There's been a lot of talk here about finding and creating solutions, but what are some questions we still don't have answers to as the conference comes to a close?
I would start with the whole patient centricity question. Are we actually doing anything that's patient-centric? Are we actually doing anything different than we used to?
A second question is have we actually created the regulatory pathways for these new technologies, these new products. And when I say new technologies here, I'm talking to the life science technologies for CRISPR, for regenerative medicine. Do we have an answer for that yet?
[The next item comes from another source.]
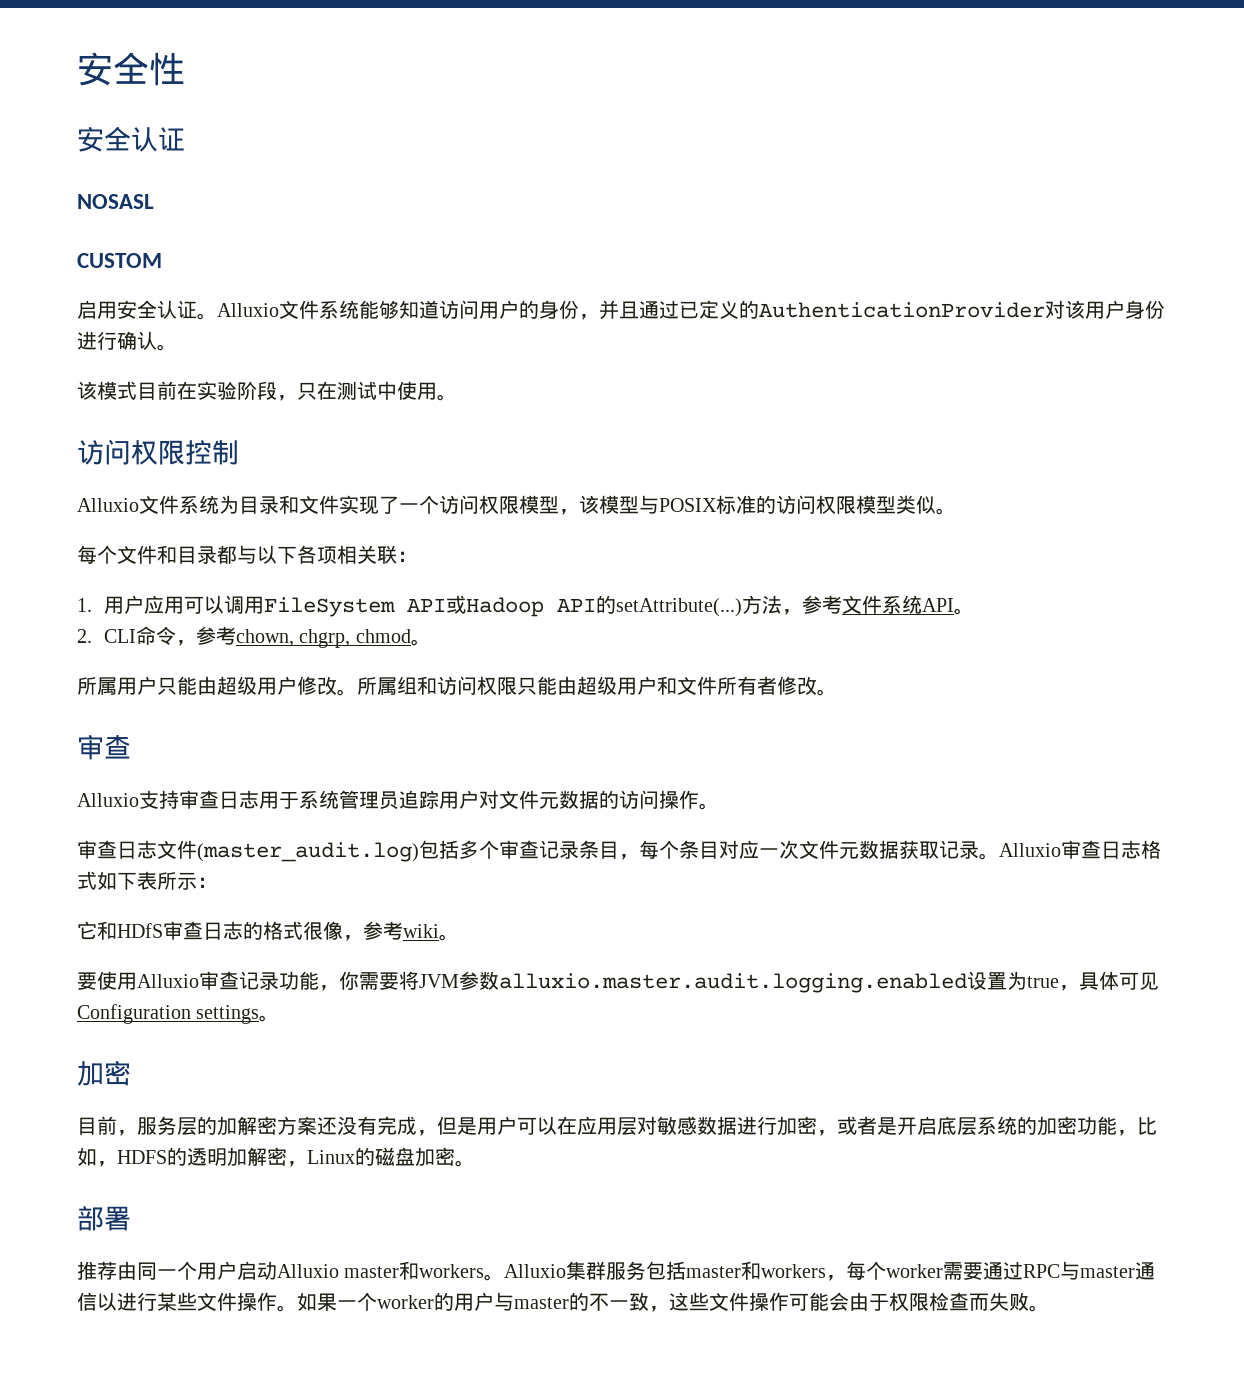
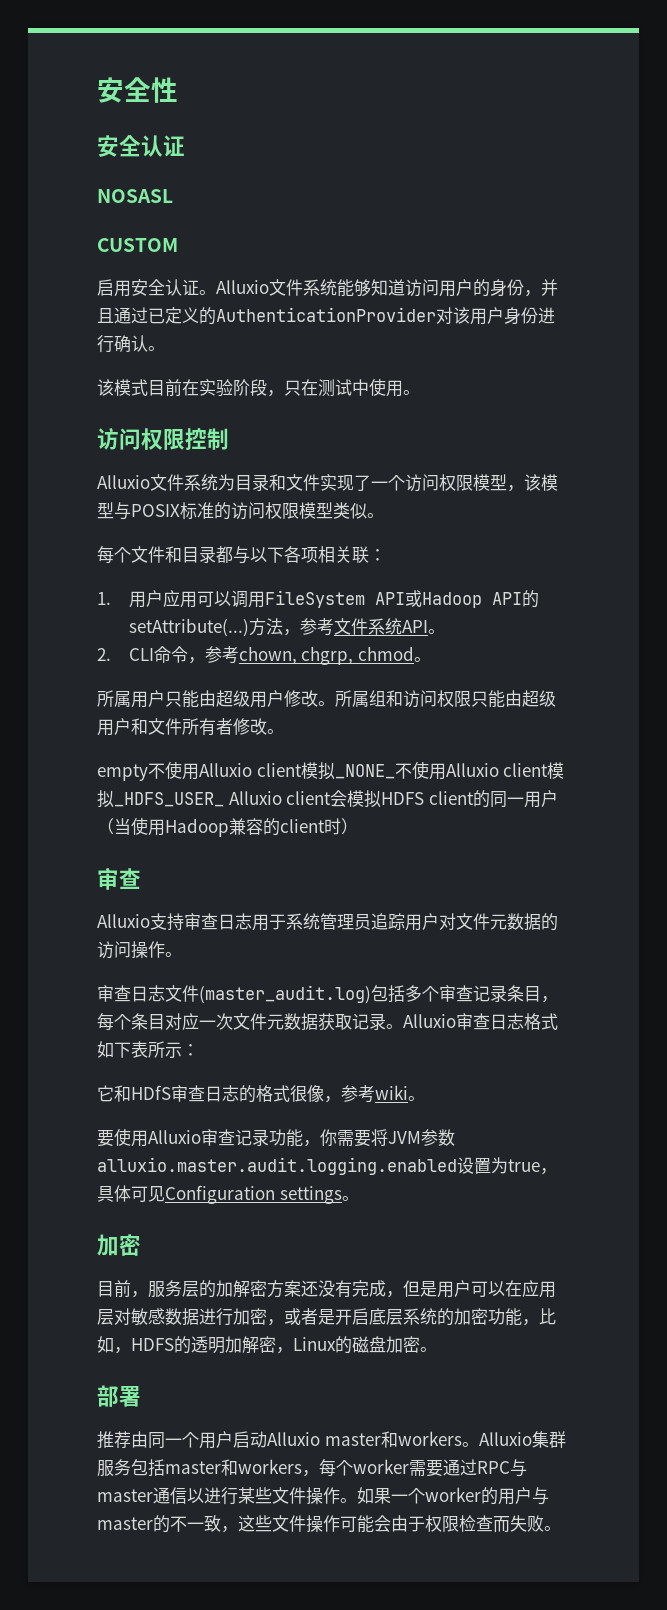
(837, 692) none -> [97,761,565,781] [97,790,558,808] [97,817,358,837] // empty不使用Alluxio client模拟_NONE_不使用Alluxio client模拟_HDFS_USER_ Alluxio client会模拟HDFS client的同一用户（当使用Hadoop兼容的client时）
I don't think we do.
I think it's gonna take the trailblazers to sort of try and go through the process, and the only thing I worry about is when the first trailblazer fails, I hope it doesn't taint entire technologies because the hype gets so high.
What topics or issues do you think the pharmas, payers and regulators who came to DIA are now heading home to tackle?
Parikh: There's a few they actually all share, or they should share.
Getting back to ... regenerative medicine, there's some groundwork that has to be done. When the first CAR-T was approved, one of the things that really troubled me was that people were surprised by the price. People in that patient community were surprised by the price when there, in theory, had been patient-centric work going on. I don't have the answers for drug pricing, but there at least needs to be some storytelling going on here that says, because of the way we do this, the way we administer it, the technology that has to go into it, it's going to be expensive.
Or we have to figure out a new model so that people can start ... working to talk the patients, to talk to the insurers ahead of time from the pharmaceutical side. You're going to see this with them, with CRISPR Therapeutics or Editas or whoever makes it to the finish line first.
It's going to cost a lot of money to take cells out of a person, do gene editing and put them back. We need to have that conversation today so that when it actually happens, we're not spending the first year of the technology being available haggling about the price or trying to figure out what the HTAs are going to say in Europe. We need to do that in parallel.
The other piece is on these technologies, these blockchains and AIs. I think there's three things that have to happen.
The technology has to continue to advance, but then the regulators have to be ready for not where it is today, but where it's going to be — and then the market has to be ready to scale it. My worry is that if all three don't advance at the same time, the technology can be ready but the regulators aren't ready to figure out how to validate it, to figure out how to improve it.
I feel really good because I think this FDA is as proactive as any FDA I've ever seen. I keep saying this is not your father's FDA. Right now you can't throw a rock without hitting a regulator at a meeting, and I think that's really good.
Then the third piece is the providers, our CROs and our IT vendors, they've got to be looking at how they can pair up early with the academics and the regulators so that as soon as there's an opportunity to incorporate one of these things into a regulated industry, they're ready to scale.
We've talked about the stakeholders, but what work does DIA have ahead?
Parikh: We constantly are taking the input from these meetings and saying, "What has to come next?"
For example, some of the input we got is master protocols need to move out of the oncology world and move into pediatrics, move into rare diseases and other spaces where it's gonna be hard to recruit. Master protocols may be a solution. So we're going to put together the small conversations that sort of catalyze the bigger meetings that we do and drive that conversation forward.
A second piece is we're going to continue to work on DIA NOW. When you democratize information it creates a lot of power, because it makes it where more people are able to make a decision in an organization — and when you do that, decision-making goes faster.